- Gideon Shocken, January 5, 1959
- Native name: גדעון שוקן
- Born: December 28, 1919 Weimar Republic
- Died: November 24, 1981 (aged 61) Israel
- Allegiance: United Kingdom; Israel;
- Branch: British Army; Haganah; Israel Defense Forces;
- Service years: 1936–1961
- Rank: Aluf
- Commands: Major in the British Army, World War II; Deputy Head of the Manpower Directorate, February 1949 – 1954; Head of staff of the Operations Directorate in 1953 - 1955; Head of the Manpower Directorate, February 1956 – April 1961;
- Conflicts: World War II; 1948 Arab–Israeli War;
- Spouse: Deborah Schocken
- Other work: Manager of Schocken Books Publishing in New York; Commissioner of the Israeli security forces; Member of the Board of directors of Bank Leumi;
- Father: Salman Schocken
- Relatives: Gershom Schocken (brother) Amos Schocken (nephew)

= Gideon Schocken =

Gideon Schocken (also spelled Shocken; גדעון שוקן; December 28, 1919 - November 24, 1981) was a German-born Haganah fighter, major in the British Army during World War II, and aluf (major general) in the Israel Defense Forces (IDF). He served as the head of the Manpower Directorate from February 1956 to April 1961.

== Biography==
Gideon Schocken was born to Zerline "Lilli" and Salman Schocken, the co-founder of Schocken Books, an established publishing company in Germany. He immigrated to Israel with his family in 1934, graduating from Gymnasia Rehavia the following year. In 1936, Schocken joined the Haganah, and in 1943 he passed the platoon commanders' course.

Schocken studied at Hebrew University and Oxford University. During World War II, he volunteered for the British Army and served in the Jewish Brigade after its establishment. He served in North Africa and Italy. In 1946, he was discharged from the British Army as a major. Following the war, he went to the United States to help his father move their publishing business to New York.

By 1949, Schocken had returned to Israel, joining the IDF, where he was appointed the deputy head of the Manpower Directorate. He served as the head of staff of the Operations Directorate from 1953 until 1955, when he joined the Emergency Management division of the Office of the Prime Minister. On February 15, 1956, Schocken was appointed head of Manpower Directorate of the General Staff of the Israel Defense Forces with the rank of aluf mishne. He received the rank of aluf in May 1959.

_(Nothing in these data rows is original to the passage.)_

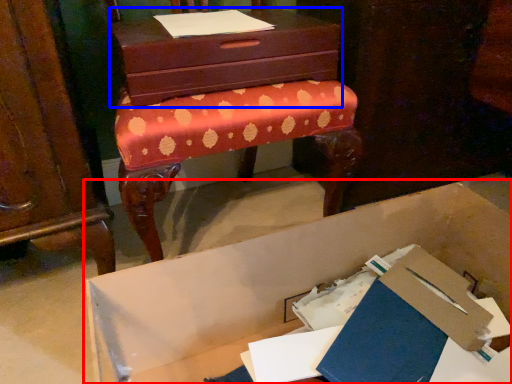
Question: Among these objects, which one is farthest to the camera, cardboard box (highlighted by a red box) or chest of drawers (highlighted by a blue box)?

Choices:
 (A) cardboard box
 (B) chest of drawers

Answer: (B)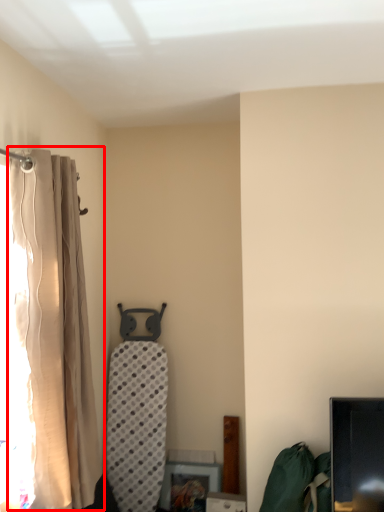
Question: In this image, where is curtain (annotated by the red box) located relative to bean bag chair?

Choices:
 (A) right
 (B) left

Answer: (B)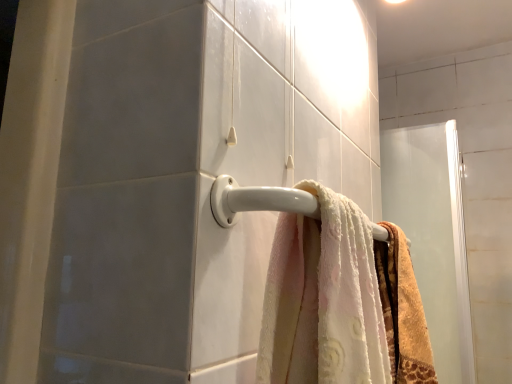
Question: Should I look upward or downward to see beige textured towel at center?

Choices:
 (A) up
 (B) down

Answer: (B)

Schocken retired at the end of his term in April 1961. After his military service, Schocken became the commissioner of the Israeli security forces under the office of the State Comptroller of Israel. He also became a member on the board of directors of Bank Leumi.

Schocken was an avid collector of modern and naïve art and photography. Among other things, he designed the first book covers of Franz Kafka's English publications.

Schocken died in 1981. His wife, Deborah Schocken is curator of art and founder of the Herzliya Museum of Contemporary Art. Schocken had two daughters: Yael Miron and Tamar Schocken. Schocken's son, Shimon Schocken, is a professor of computer science at the Interdisciplinary Center Herzliya.